- [WHAT TO WORK ON]:
A. According to the essay revision worksheet, which overused verbs should be replaced?
B. Rewrite the paragraph of the essay revision worksheet that begins "On a separate sheet of paper" as a short bulleted list, keeping its main points.
C. Reproduce the essay revision worksheet word for word, from "Revising your LBQ" up to and including "each body paragraph.".

Name: ______

Class Color: ______

Date: ______

Revising your LBQ Essay

Organization

  • Highlight your position/thesis statement (your claim).
  • Highlight your “baby thesis” (topic sentence) for each body paragraph.
  • Make sure each baby thesis supports the thesis/claim statement.
  • Do all detail sentences support the topic sentences?

Vary your sentence beginnings

On a separate sheet of paper, write down the first four words of each sentence in your essay. Change sentences that begin with the same word in a paragraph. use ideas in Style Builders to help you vary how you begin sentences. (Example: start with a prepositional phrase, infinitive phrase, or a participial phrase.)

Verbs

  • Use Active Verbs—highlight all forms of “be” (is, are, was, were, am, be, been, being)
  • Try to write in the active voice. You can avoid many “be” verbs this way. Instead of saying “The schedule was passed by the school board.” say “The school board passed the schedule.” Have your subject doing the action of the verb.
  • Replace any overused verbs. Replace “get” “got” “getting” “gotten” “have” “said”

Pronouns

  • Eliminate all first person pronouns (I, we, us, my…). Write in third person (he, she, they, them…)
  • Do not use “you.” Replace all forms of you and your.
  • All pronouns have antecedents. An antecedent is the noun that the pronoun refers to or replaces. Pronouns must agree with their antecedents.
  • Check to see if the pronoun agrees with its antecedent in person, number, and gender. Place a check mark above all pronouns to show you have checked the agreement.

Highlight your transition words

If you do not find enough transition words, add some. See your handout from class for persuasive writing signal words. It should be in your keepers section.

(Data items)
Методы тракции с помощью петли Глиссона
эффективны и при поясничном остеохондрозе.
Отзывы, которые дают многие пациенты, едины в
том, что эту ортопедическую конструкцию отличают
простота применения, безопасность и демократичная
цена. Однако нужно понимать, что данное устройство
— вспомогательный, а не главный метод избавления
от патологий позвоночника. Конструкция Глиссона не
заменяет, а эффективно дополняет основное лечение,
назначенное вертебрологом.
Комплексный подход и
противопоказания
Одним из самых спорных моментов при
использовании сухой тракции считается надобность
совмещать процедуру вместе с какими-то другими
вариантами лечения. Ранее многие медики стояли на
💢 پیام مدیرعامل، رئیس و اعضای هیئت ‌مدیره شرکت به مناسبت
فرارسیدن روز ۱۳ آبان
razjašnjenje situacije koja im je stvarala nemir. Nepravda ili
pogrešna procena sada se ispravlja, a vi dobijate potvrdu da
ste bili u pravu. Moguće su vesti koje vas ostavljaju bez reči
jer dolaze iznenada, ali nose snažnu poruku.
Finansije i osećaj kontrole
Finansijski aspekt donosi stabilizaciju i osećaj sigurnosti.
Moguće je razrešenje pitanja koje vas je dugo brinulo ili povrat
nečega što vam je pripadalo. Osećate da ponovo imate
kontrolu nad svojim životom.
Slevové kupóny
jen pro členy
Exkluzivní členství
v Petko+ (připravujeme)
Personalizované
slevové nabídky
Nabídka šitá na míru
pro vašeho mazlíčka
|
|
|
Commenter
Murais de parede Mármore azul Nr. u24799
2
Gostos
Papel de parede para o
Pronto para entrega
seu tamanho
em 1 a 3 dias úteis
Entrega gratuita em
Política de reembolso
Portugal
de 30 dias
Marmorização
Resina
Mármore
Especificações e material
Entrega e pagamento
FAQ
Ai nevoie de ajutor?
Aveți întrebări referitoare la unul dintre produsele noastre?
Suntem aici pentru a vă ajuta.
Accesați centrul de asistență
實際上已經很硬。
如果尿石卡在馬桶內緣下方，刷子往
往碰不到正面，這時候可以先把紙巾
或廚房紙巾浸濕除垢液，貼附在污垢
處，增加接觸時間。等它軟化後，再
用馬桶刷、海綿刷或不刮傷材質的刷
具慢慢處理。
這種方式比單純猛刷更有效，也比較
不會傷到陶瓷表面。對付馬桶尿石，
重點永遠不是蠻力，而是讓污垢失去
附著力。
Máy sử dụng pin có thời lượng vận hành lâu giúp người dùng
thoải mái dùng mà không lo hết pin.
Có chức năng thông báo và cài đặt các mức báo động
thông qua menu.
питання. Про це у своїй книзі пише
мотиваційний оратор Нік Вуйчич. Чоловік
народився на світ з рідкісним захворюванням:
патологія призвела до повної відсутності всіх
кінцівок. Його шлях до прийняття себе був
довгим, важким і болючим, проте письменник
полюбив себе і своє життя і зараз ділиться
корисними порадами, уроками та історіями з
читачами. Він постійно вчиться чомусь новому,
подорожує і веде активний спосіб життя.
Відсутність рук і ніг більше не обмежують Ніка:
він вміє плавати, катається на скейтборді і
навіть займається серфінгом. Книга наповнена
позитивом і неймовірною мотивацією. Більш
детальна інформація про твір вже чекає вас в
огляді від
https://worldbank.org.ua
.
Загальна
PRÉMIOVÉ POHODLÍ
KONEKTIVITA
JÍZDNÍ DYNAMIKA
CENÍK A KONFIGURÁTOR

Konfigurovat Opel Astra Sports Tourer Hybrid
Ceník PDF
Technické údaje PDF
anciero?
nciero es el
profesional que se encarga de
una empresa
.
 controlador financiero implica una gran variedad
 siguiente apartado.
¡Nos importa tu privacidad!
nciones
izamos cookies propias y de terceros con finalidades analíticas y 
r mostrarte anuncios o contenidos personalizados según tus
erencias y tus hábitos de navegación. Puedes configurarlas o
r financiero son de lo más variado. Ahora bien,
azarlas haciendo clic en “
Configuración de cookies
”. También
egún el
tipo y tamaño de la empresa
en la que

- [SOLVED TASKS]:
A. "Get," "got," "getting," "gotten," "have," and "said."

B.
- Write down the first four words of each sentence in the essay on a separate sheet of paper.
- Change sentences in a paragraph that begin with the same word.
- Use ideas from Style Builders to vary sentence beginnings, such as starting with a prepositional, infinitive, or participial phrase.

C.
Revising your LBQ Essay

Organization

  • Highlight your position/thesis statement (your claim).
  • Highlight your “baby thesis” (topic sentence) for each body paragraph.